Efficient Online Relative Comparison Kernel Learning

Learning a kernel matrix from relative comparison human feedback is an important problem with applications in collaborative filtering, object retrieval, and search. For learning a kernel over a large number of objects, existing methods face significant scalability issues inhibiting the application of these methods to settings where a kernel is learned in an online and timely fashion. In this paper we propose a novel framework called Efficient online Relative comparison Kernel LEarning (ERKLE), for efficiently learning the similarity of a large set of objects in an online manner. We learn a kernel from relative comparisons via stochastic gradient descent, one query response at a time, by taking advantage of the sparse and low-rank properties of the gradient to efficiently restrict the kernel to lie in the space of positive semidefinite matrices. In addition, we derive a passive-aggressive online update for minimally satisfying new relative comparisons as to not disrupt the influence of previously obtained comparisons. Experimentally, we demonstrate a considerable improvement in speed while obtaining improved or comparable accuracy compared to current methods in the online learning setting.
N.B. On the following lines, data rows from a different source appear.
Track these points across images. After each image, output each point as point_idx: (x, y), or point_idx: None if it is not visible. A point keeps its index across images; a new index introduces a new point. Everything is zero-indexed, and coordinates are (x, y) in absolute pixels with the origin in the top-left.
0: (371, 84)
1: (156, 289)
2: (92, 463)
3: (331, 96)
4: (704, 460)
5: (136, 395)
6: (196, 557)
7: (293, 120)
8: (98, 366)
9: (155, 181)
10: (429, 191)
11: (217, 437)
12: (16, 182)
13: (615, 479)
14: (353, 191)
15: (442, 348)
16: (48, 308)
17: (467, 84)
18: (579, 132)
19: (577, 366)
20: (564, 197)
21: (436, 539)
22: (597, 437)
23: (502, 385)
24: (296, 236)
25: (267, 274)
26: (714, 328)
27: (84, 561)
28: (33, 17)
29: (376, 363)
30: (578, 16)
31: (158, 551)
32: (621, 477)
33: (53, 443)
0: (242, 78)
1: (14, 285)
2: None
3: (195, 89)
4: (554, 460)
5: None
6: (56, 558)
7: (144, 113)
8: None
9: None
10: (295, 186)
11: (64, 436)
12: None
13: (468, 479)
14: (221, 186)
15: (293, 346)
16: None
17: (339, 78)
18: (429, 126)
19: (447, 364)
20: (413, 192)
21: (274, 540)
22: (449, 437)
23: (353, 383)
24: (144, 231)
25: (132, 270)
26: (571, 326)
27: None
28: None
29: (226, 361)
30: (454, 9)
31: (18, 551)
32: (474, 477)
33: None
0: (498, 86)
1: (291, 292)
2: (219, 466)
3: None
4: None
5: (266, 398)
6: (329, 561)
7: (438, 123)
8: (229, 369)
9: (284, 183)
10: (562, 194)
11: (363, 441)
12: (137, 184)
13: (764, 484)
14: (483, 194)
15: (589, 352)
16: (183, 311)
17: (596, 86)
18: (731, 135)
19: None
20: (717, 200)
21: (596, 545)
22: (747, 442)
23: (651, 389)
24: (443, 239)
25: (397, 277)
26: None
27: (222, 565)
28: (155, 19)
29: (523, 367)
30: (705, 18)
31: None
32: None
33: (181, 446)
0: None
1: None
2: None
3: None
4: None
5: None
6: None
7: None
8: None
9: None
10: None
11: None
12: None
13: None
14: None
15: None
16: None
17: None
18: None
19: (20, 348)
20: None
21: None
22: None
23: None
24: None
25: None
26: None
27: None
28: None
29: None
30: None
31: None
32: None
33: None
Relative Comparison Kernel Learning with Auxiliary Kernels

In this work we consider the problem of learning a positive semidefinite kernel matrix from relative comparisons of the form: "object A is more similar to object B than it is to C", where comparisons are given by humans. Existing solutions to this problem assume many comparisons are provided to learn a high quality kernel. However, this can be considered unrealistic for many real-world tasks since relative assessments require human input, which is often costly or difficult to obtain. Because of this, only a limited number of these comparisons may be provided. In this work, we explore methods for aiding the process of learning a kernel with the help of auxiliary kernels built from more easily extractable information regarding the relationships among objects. We propose a new kernel learning approach in which the target kernel is defined as a conic combination of auxiliary kernels and a kernel whose elements are learned directly. We formulate a convex optimization to solve for this target kernel that adds only minor overhead to methods that use no auxiliary information. Empirical results show that in the presence of few training relative comparisons, our method can learn kernels that generalize to more out-of-sample comparisons than methods that do not utilize auxiliary information, as well as similar methods that learn metrics over objects.